|Title||Beyond carbon and nitrogen: how the microbial energy economy couples elemental cycles in diverse ecosystems|
|Publication Type||Journal Article|
|Year of Publication||2011|
|Authors||Burgin, AJ, Yang, WH, Hamilton, LS, Silver, WL|
|Journal||Frontiers in Ecology and the Environment|
Microbial metabolism couples elemental reactions, driving biogeochemical cycles. Assimilatory coupling of elemental cycles, such as the carbon (C), nitrogen (N), and phosphorus cycles, occurs when these elements are incorporated into biomass or released through its decomposition. In addition, many microbes are capable of dissimilatory coupling, catalyzing energy-releasing reactions linked to transformations in the oxidation state of elements, and releasing the transformed elements to the environment.

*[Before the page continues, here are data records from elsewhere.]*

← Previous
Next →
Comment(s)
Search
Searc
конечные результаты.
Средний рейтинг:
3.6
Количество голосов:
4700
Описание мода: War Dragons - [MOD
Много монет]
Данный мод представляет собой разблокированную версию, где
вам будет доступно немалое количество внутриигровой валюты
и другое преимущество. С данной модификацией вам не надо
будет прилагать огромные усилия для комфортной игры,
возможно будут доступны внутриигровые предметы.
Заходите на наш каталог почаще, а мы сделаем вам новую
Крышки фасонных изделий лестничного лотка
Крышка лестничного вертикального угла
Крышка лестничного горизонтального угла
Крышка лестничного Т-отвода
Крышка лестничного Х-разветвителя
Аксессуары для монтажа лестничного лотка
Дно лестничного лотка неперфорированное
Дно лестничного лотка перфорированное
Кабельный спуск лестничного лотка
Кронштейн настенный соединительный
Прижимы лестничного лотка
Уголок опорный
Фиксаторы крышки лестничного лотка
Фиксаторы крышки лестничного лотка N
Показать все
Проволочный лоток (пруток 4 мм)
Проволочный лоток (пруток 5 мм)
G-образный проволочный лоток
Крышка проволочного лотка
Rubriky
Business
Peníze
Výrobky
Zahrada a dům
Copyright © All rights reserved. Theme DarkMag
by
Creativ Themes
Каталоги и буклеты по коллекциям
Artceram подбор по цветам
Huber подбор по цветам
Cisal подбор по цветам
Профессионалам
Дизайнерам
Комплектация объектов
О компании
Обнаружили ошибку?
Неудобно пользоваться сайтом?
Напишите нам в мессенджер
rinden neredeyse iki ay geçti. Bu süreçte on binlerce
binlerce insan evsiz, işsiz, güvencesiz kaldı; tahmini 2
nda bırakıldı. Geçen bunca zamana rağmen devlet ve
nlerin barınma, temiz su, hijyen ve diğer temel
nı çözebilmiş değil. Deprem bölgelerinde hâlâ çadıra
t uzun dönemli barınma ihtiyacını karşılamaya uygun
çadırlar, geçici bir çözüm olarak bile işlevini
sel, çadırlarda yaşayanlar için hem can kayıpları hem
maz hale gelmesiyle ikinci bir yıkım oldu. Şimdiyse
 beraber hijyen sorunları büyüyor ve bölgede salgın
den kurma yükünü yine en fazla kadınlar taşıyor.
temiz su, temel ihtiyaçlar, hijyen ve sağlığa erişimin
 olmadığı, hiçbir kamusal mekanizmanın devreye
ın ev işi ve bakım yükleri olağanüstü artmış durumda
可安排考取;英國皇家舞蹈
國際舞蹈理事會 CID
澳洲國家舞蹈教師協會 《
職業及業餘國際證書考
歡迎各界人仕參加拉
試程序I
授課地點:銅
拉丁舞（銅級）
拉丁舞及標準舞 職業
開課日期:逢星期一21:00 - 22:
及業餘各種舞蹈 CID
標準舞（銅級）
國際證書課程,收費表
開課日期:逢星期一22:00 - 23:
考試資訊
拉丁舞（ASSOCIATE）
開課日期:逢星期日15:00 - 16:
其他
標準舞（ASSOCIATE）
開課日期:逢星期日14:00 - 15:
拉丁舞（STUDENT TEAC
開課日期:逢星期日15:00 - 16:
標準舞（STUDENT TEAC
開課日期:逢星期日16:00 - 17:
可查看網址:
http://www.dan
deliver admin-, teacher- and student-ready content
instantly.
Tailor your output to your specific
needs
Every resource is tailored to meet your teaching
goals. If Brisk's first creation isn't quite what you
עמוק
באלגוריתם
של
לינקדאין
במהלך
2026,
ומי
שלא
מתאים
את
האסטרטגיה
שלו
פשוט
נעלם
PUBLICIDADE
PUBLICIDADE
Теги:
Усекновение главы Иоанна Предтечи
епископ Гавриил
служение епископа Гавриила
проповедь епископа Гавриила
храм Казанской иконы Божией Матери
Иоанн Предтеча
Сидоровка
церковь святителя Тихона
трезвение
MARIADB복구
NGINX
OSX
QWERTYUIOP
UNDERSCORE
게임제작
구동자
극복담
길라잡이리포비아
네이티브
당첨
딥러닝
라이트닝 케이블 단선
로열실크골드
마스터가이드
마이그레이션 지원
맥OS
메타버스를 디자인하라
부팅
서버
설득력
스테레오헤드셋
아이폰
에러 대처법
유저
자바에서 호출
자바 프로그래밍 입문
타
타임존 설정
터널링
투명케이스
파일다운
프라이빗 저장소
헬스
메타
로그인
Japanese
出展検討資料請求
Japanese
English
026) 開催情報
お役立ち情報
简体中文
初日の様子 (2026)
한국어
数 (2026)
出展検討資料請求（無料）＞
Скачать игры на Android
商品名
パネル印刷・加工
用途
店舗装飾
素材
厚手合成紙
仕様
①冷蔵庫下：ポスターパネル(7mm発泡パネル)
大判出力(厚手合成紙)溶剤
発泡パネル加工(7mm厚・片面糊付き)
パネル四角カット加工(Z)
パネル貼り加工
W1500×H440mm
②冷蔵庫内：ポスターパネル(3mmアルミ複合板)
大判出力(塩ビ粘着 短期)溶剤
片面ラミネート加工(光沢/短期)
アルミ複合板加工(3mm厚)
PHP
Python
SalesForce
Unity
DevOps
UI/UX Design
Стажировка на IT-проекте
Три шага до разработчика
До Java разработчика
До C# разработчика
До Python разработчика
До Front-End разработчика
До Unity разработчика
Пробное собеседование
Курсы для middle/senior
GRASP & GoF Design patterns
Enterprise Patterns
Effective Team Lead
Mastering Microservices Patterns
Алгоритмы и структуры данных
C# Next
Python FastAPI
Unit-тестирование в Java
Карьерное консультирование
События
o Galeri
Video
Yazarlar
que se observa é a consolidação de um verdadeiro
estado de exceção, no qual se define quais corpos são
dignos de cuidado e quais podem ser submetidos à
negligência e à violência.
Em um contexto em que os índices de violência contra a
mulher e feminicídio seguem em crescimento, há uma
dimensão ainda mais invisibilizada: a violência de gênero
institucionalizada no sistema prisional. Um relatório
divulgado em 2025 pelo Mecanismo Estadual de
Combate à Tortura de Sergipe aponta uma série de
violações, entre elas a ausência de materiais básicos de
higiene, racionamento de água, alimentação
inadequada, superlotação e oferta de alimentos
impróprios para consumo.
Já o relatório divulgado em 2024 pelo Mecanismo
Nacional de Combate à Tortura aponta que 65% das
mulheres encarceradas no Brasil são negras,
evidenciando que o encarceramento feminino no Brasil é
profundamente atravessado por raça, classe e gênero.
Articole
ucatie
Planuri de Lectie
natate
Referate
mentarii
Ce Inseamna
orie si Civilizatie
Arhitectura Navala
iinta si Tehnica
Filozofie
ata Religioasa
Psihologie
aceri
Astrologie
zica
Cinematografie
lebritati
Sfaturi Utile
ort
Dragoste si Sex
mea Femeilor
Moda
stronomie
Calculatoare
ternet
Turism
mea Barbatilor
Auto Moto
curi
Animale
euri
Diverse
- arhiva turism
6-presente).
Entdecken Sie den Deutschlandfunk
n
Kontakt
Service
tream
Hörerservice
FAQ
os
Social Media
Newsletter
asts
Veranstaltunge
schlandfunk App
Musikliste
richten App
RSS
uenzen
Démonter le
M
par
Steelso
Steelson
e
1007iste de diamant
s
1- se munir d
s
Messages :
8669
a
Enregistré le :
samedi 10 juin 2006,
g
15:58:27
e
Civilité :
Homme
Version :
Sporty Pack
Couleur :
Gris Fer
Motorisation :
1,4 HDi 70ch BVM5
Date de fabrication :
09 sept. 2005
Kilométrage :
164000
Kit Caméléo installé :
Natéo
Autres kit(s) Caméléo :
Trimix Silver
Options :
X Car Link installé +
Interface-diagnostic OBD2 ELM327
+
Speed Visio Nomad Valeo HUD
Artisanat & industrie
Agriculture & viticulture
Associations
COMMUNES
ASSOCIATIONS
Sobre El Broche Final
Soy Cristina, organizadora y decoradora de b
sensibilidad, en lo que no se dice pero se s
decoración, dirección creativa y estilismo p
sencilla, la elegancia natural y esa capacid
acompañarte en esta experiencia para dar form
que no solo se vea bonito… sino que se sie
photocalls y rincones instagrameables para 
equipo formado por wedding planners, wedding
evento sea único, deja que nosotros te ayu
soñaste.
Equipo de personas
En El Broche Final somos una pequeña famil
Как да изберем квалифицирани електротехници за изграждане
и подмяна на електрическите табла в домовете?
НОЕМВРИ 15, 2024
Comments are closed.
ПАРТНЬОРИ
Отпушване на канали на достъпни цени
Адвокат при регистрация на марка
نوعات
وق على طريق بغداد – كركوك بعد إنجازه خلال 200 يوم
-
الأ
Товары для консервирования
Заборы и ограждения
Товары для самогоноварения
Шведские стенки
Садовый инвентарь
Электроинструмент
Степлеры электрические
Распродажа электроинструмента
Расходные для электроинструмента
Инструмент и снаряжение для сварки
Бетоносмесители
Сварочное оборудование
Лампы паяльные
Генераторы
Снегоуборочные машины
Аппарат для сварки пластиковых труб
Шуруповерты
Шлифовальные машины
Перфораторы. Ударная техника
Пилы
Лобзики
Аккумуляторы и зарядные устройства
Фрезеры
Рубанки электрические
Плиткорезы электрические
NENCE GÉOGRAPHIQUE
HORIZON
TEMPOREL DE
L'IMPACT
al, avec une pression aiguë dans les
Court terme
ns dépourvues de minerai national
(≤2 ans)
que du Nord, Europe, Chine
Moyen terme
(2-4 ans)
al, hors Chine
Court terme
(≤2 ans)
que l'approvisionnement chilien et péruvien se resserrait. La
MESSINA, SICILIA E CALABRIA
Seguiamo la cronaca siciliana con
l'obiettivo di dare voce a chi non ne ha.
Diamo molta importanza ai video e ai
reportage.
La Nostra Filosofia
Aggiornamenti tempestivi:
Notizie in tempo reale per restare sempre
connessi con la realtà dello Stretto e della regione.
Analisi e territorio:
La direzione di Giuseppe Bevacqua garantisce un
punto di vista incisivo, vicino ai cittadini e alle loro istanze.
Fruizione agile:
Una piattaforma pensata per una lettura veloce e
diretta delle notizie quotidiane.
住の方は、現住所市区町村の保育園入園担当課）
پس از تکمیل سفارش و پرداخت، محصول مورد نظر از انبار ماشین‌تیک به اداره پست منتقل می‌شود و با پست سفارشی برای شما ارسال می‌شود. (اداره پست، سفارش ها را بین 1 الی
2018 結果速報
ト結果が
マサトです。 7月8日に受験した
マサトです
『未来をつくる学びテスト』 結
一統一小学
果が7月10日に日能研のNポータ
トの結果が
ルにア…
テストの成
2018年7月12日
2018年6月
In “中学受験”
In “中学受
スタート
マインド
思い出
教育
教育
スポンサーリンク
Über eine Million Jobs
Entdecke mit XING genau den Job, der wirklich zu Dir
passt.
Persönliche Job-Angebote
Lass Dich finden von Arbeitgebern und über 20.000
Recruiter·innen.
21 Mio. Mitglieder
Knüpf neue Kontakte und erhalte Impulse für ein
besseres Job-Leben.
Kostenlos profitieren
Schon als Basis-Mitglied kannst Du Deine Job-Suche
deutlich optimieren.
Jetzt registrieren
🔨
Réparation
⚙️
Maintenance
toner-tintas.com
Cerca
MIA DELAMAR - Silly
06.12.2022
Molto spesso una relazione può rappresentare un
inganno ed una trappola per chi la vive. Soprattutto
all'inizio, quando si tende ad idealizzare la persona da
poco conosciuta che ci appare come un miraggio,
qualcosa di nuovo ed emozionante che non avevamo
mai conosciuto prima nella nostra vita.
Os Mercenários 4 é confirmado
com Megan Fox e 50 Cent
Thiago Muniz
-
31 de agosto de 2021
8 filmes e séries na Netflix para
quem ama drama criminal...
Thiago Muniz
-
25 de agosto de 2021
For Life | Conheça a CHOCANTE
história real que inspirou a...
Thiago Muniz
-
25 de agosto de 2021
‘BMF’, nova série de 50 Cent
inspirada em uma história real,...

Different inorganic elements provide varying amounts of energy yield, and the interaction of these processes creates a microbial energy economy. Dissimilatory reactions involving C, N, iron, and sulfur provide particularly important examples where microbially mediated oxidation–reduction (redox) transformations affect nutrient availability for net primary production, greenhouse-gas emissions, levels of contaminants and natural toxic factors, and other ecosystem dynamics. Recent discoveries of previously unrecognized microbial dissimilatory processes are leading to reevaluation of traditional perceptions of biogeochemical cycles.